To increase the heat transfer rate from the box in Illustrative Problem 11.17, a vertical fin is added to each of the four sides (see Figure 11.36). The fins are aluminum, 15 cm high and 0.15 cm thick, and protrude 3 cm from the box. Find the new heat loss rate.
The fins are vertical plates with the same characteristic length as the sides of the box, so the fin’s heat transfer coefficient is the same as in Problem 11.17: h_{c} = 5.102 W/m2 °C.

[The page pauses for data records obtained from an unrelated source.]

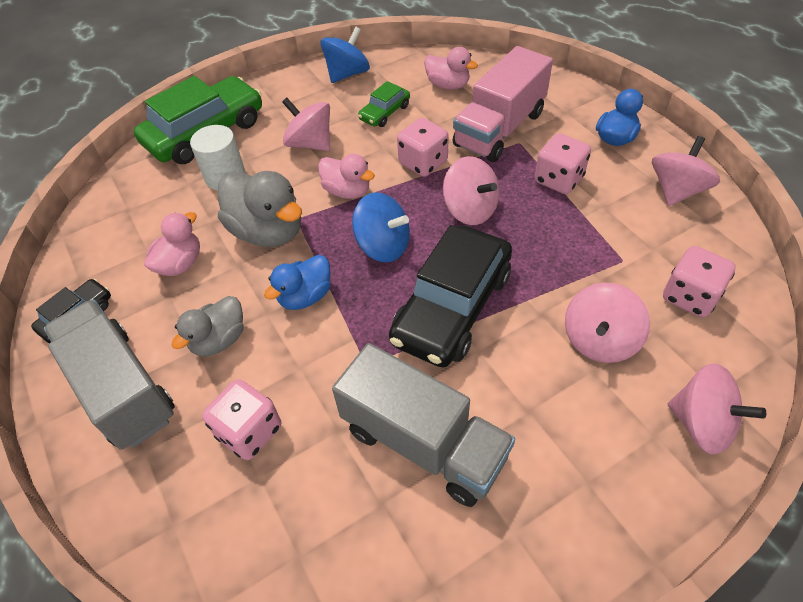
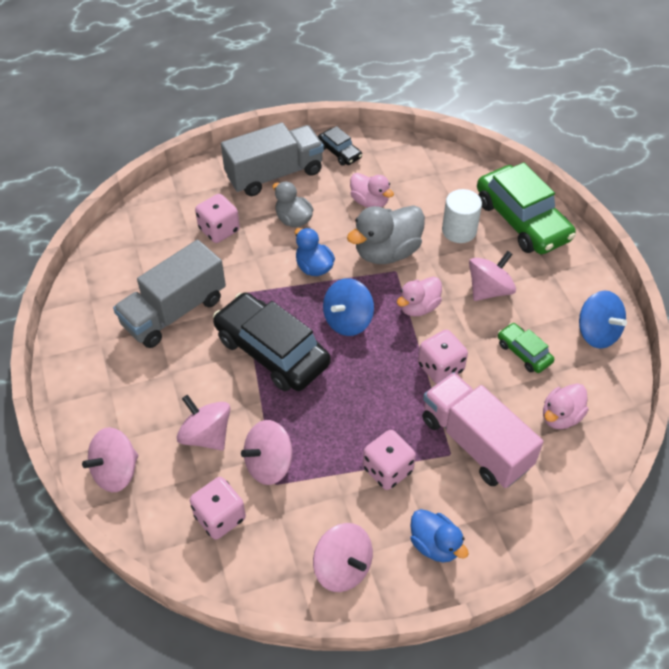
camera: 100 degrees right, 0 degrees up
(470, 210) = (369, 388): pink spinning top -> pink spinning top (269, 464)

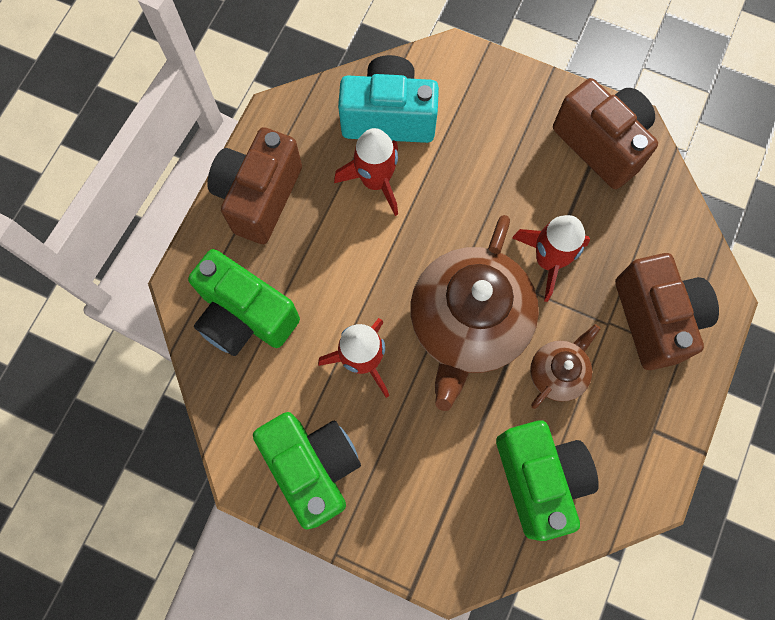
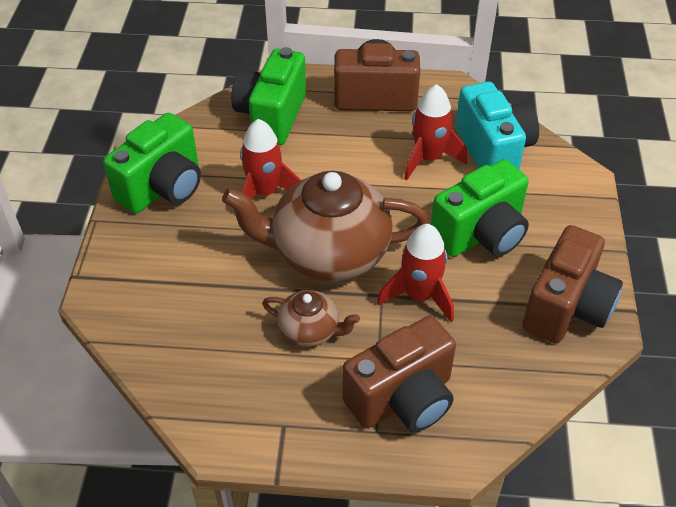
camera: 70 degrees right, 25 degrees down
(539, 479) = (202, 341): green camera -> green camera (481, 234)

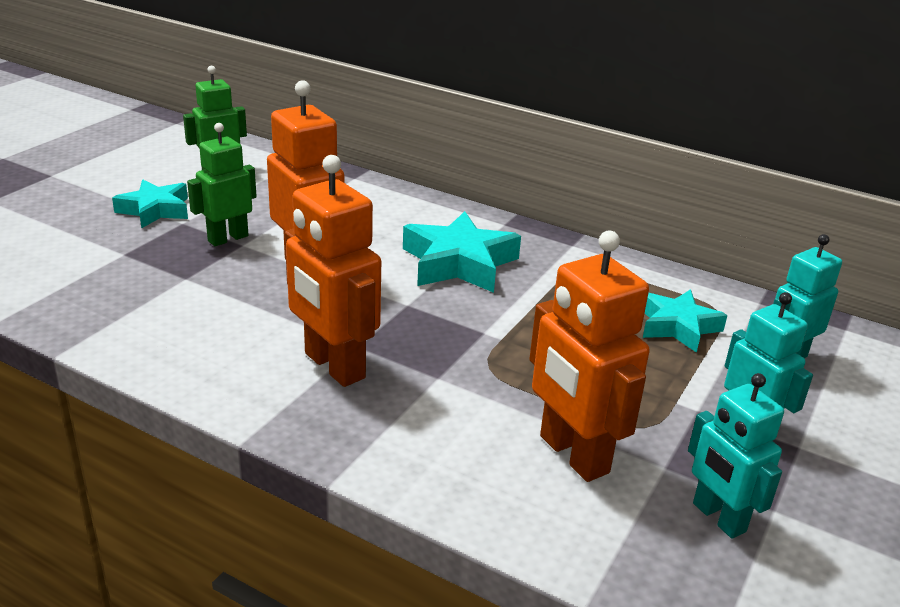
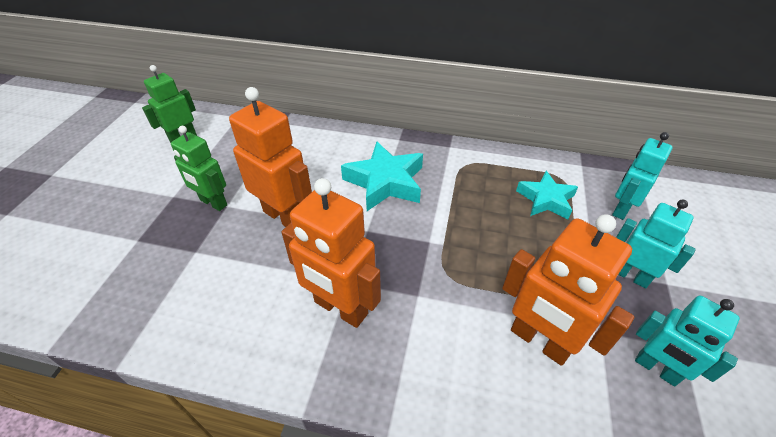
camera: 15 degrees left, 15 degrees up
(155, 210) = (147, 189): turquoise star -> none
(228, 238) = (213, 203): green robot -> green robot turned 90 degrees counterclockwise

Here P = 0.303 m, k = 204.2 W/m °C per Table 11.1, d = 0.03 m, A_{f}= 0.0369 m^{2} (4 fins) and a = 0.000225 m^{2}. The value of m in Equation 11.48a is thus
m=\sqrt{\frac{P h_{c}}{k a}} \sqrt{\frac{0.303 \times 5.102}{204.2 \times 0.000225}}=5.80 m ^{-1}and md = 0.174. The tanh of md = 0.172 and (tanh md)/md = 0.99. Thus, the fin heat transfer rate is
Q_{f}=\eta h_{c} A_{f}(\Delta t)=0.99 \times 5.102 \times 0.0369 \times 25=4.66 WThis rate added to the rate for the box brings the total heat transfer rate to 18.81 watts, which is an increase of 33% due to the usage of fins.
Note that when fins are added, the surface area of the box exposed to convection is diminished. In this example, the reduction is negligible.